Former Inmate Tells Story Of Her Baby Dying, Wants Jail Where She Was Born Shut Down

Mar 13, 2013

A former inmate says she’s suing the private company that operates the Dawson State Jail in Dallas to prevent future deaths. Autumn Miller’s four-day old daughter died after being born in one of the jail’s toilets.

Corrections Corporation of America said its officers tried to help mother and child.  But Miller told KERA’s Shelley Kofler medical care was delayed and denied. 

A sad smile crosses Autumn Miller’s face as she thumbs through the baby pictures on her cell phone.  

“This is the funeral service.  She has a rosary in her hand my sister bought for her,” Miller says pointing to an infant the size of a doll wearing a white satin headband and a little pink dress.  

“Here’s her holding my hand,” she says pausing to gaze at another photo.  “That’s how small her hand is.”

Audio Pending...

Tiny Gracie was premature at 26 weeks and weighed less than two pounds when Miller unexpectedly delivered her last June. 

Miller suspected she was pregnant soon after entering the Dawson State Jail. She was serving a one year sentence for violating probation on a drug possession charge.

Miller claims jail employees ignored her request for a pregnancy test.  Then when she began bleeding and cramping shortly after midnight on June 14 there were no medical personnel on duty in the jail. 

She says a video conferencing screen was available to talk with nurses or doctors off-site, but a guard decided that wasn’t necessary.

“The doctor (on the teleconference screen) said, ‘What do you need I’m real busy?’  And the guard said, ‘That’s OK we don’t need you for her,’ and turned the screen off,”said Miller.

“I was almost to the point of being in shock because I was in so much pain. I was in full-blown labor.  I could barely walk.”

Miller says her bleeding increased as guards locked her in a holding cell.  She says she had just reached the toilet when Gracie was born.

“I started to panic and I started to scream and they couldn’t find the keys to get into the cell.  She wasn’t crying and I know she should have been crying so there was desperation, you know?”

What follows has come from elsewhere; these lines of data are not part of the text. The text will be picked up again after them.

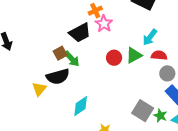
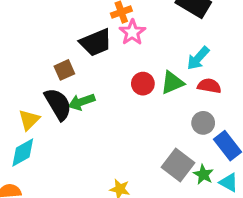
green arrow: (72, 59) -> (82, 102), moved, turned 108
gray circle: (167, 73) -> (203, 123), moved
black semicircle: (58, 77) -> (58, 104), turned -110
cyan diamond: (81, 106) -> (23, 152), moved

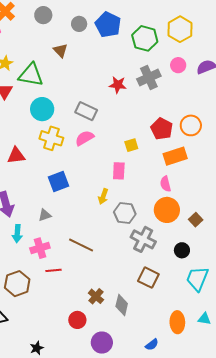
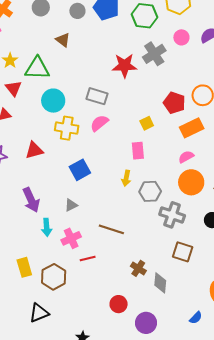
red star: (118, 85) -> (124, 66), size x1.4
pink semicircle: (165, 184) -> (186, 157), turned 84
brown cross: (96, 296) -> (138, 268), moved

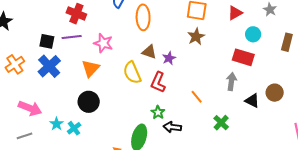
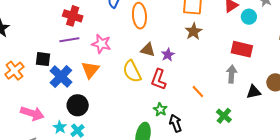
cyan circle: (253, 34) -> (249, 17), moved
black square: (47, 41) -> (43, 59), moved
blue cross: (49, 66) -> (61, 76), moved
black triangle: (252, 101) -> (254, 92), turned -35
black circle: (89, 102) -> (78, 105), moved
black arrow: (172, 127) -> (176, 123), turned 66

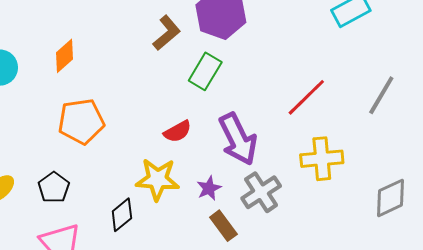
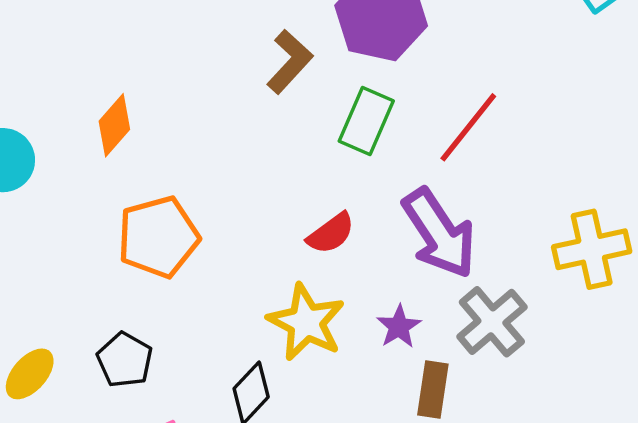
red line: (306, 97) -> (468, 127), moved
yellow star: (157, 179) -> (306, 322), turned 30
brown rectangle: (223, 226) -> (433, 389), turned 52

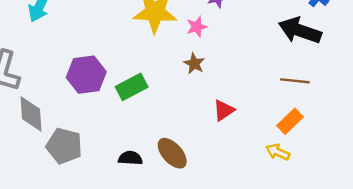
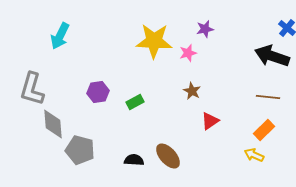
brown star: (194, 64) -> (192, 91), moved
purple hexagon: (86, 75) -> (98, 92), size x0.7
green rectangle: (132, 87) -> (135, 102), size x0.7

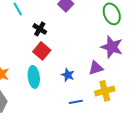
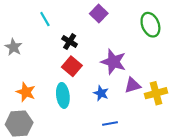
purple star: (112, 47) -> (113, 62), moved
yellow cross: (105, 91) -> (156, 93), moved

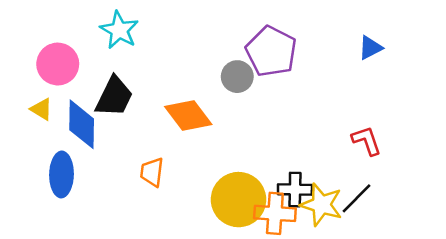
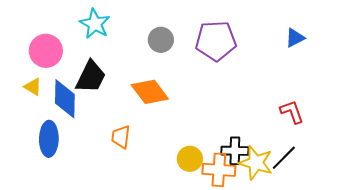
purple pentagon: (271, 51) -> (216, 41), turned -30
gray circle: (237, 77) -> (161, 40), moved
yellow circle: (239, 200) -> (190, 159), size x0.6

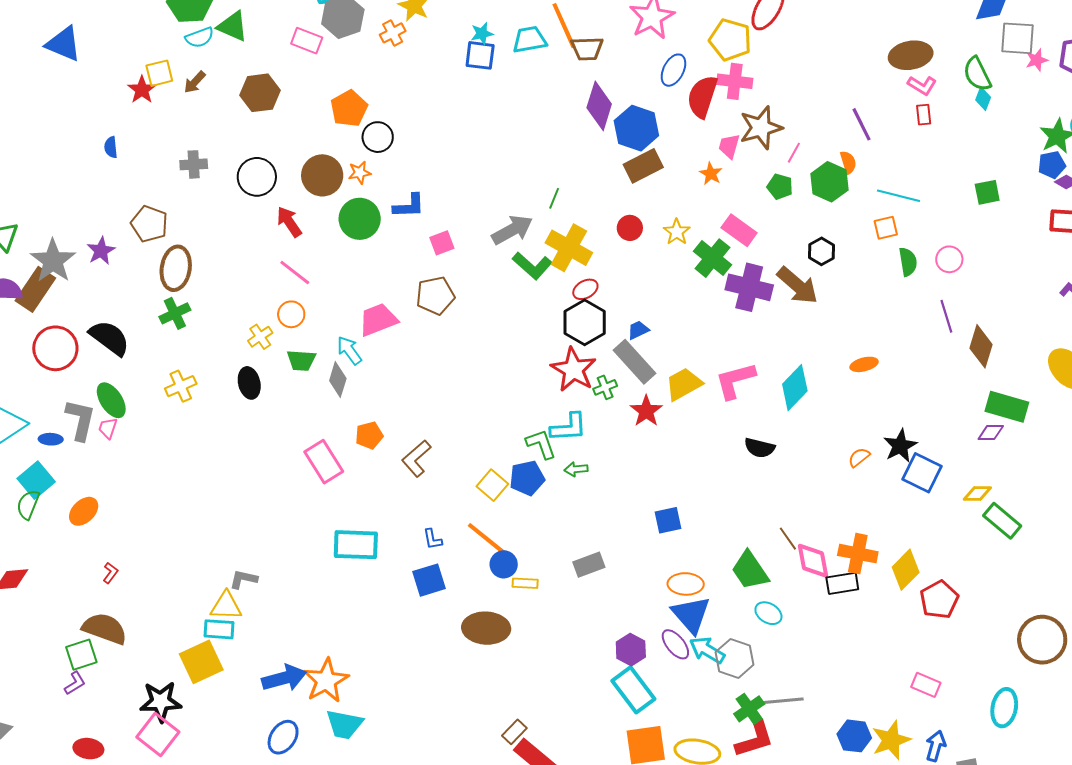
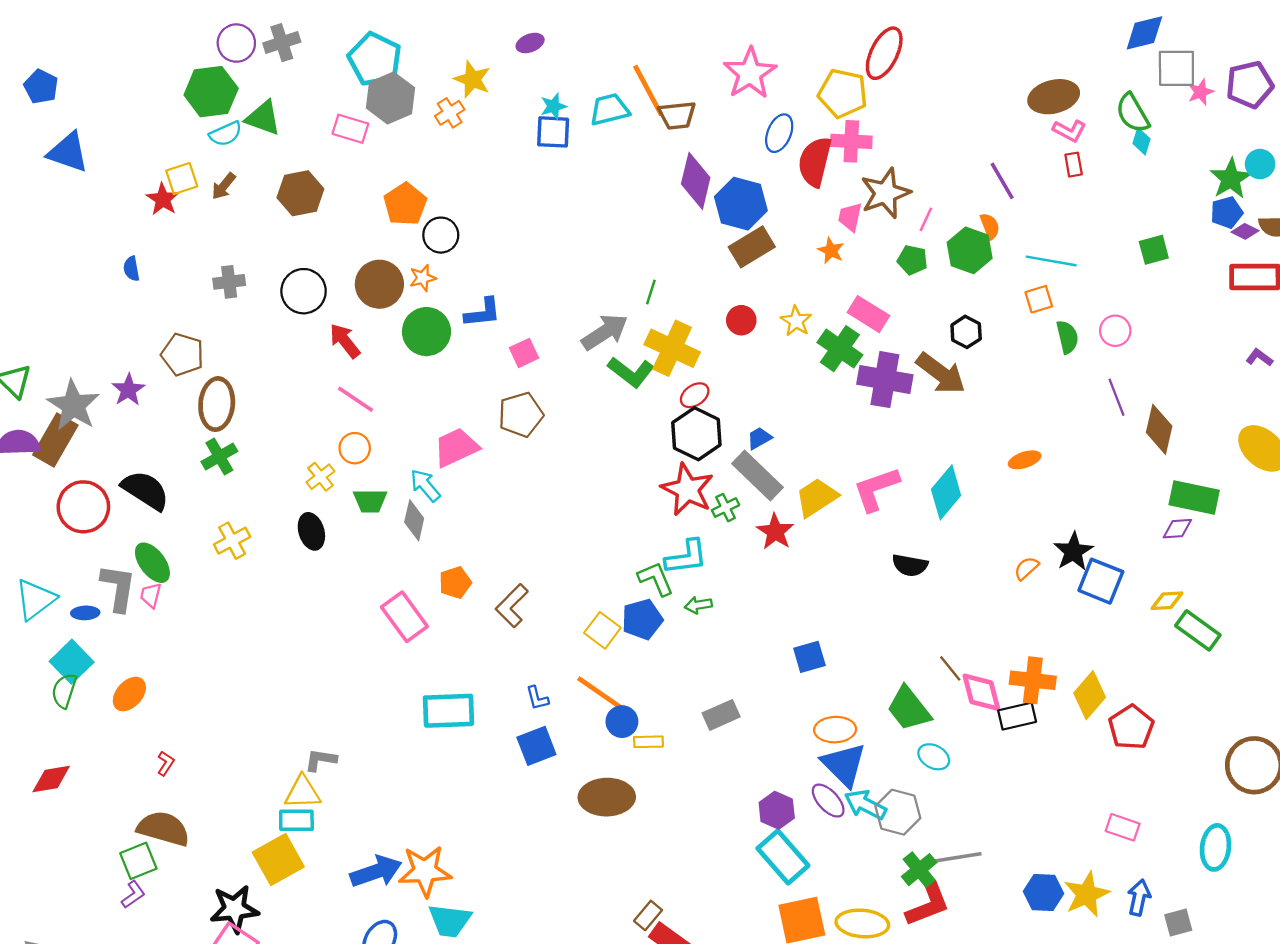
orange star: (326, 681) -> (425, 871), turned 30

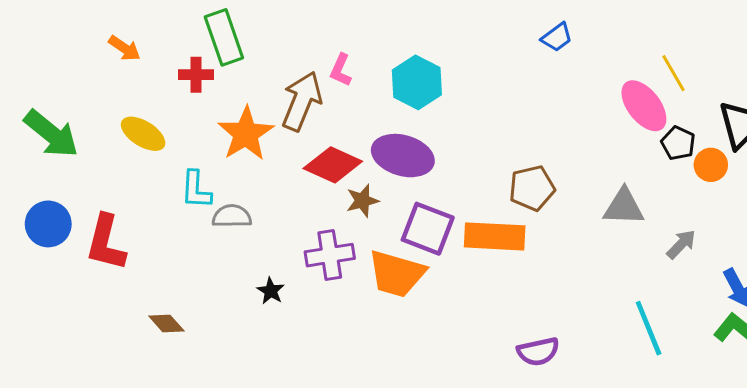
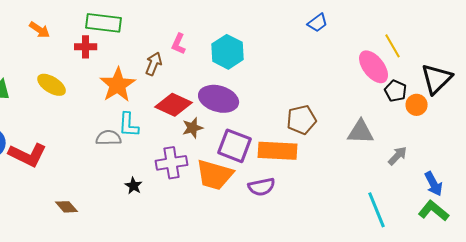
green rectangle: (224, 37) -> (104, 23), turned -64
brown arrow: (302, 101) -> (154, 64), size x0.6
cyan L-shape: (196, 190) -> (129, 125), moved
red L-shape: (106, 243) -> (28, 155), turned -78
purple semicircle: (538, 352) -> (262, 187), moved

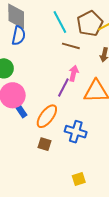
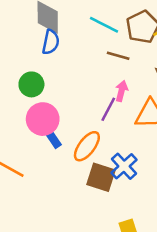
cyan line: (60, 22) -> (104, 25), turned -35
blue cross: (76, 132) -> (124, 166), turned 30
brown square: (45, 144) -> (101, 177), moved, size x1.6

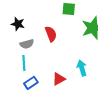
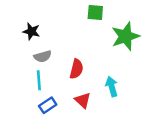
red semicircle: (51, 34) -> (77, 69), moved, turned 35
red triangle: (59, 79) -> (83, 100), turned -48

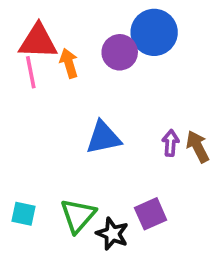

Time passed as the guards tried to open the cell.  More time passed as they called for paramedics to transfer the baby to the hospital.

For the next four days nurses and doctors tried to save Gracie.  Miller was allowed to hold her baby as she slipped away.

“She was fully formed.  She had all her toes and fingers.  She was beautiful,” said Miller, tears pooling in her eyes. 

In her federal lawsuit Miller claims jail employees were indifferent to her requests for help and that CCA didn’t properly train staff or follow their own policies for medical emergencies.

In a written statement Wednesday CCA’s Senior Director of Public Affairs Steven Owen said:

“CCA has serious disagreements with the account of events as detailed by plaintiff's attorneys, and will respond to the complaint through appropriate filings. CCA officers responded compassionately and appropriately that day to assist Ms. Miller and her baby, and their involvement very likely sustained the infant in the early moments of life.” 

Miller says CCA is trying to pass the blame to someone else.

“Had they just stopped and listened to me and treated me like a human being they could have gotten me emergency care,” she said.  “I could have been somewhere so she could have gotten the help she needed right away.”

Activists opposed to private, for-profit prisons like Dawson recently released a report linking poor medical care to the deaths of several female inmates at Dawson.  Miller says she’s concerned about other women still serving time there.  

She hopes state lawmakers follow through with plans to close Dawson in August. 

“I want what’s happening there to stop,” said Miller in explaining why she’s recounting Gracie’s story. “Her life may save lives by getting people to listen.”

CCA’s statement points out that it does not provide the medical care at Dawson, the State of Texas has a separate contract covering that.  But CCA says, “we take our role in the process of providing inmates access to care very seriously.”

CCA has so far not agreed to KERA’s requests for an interview.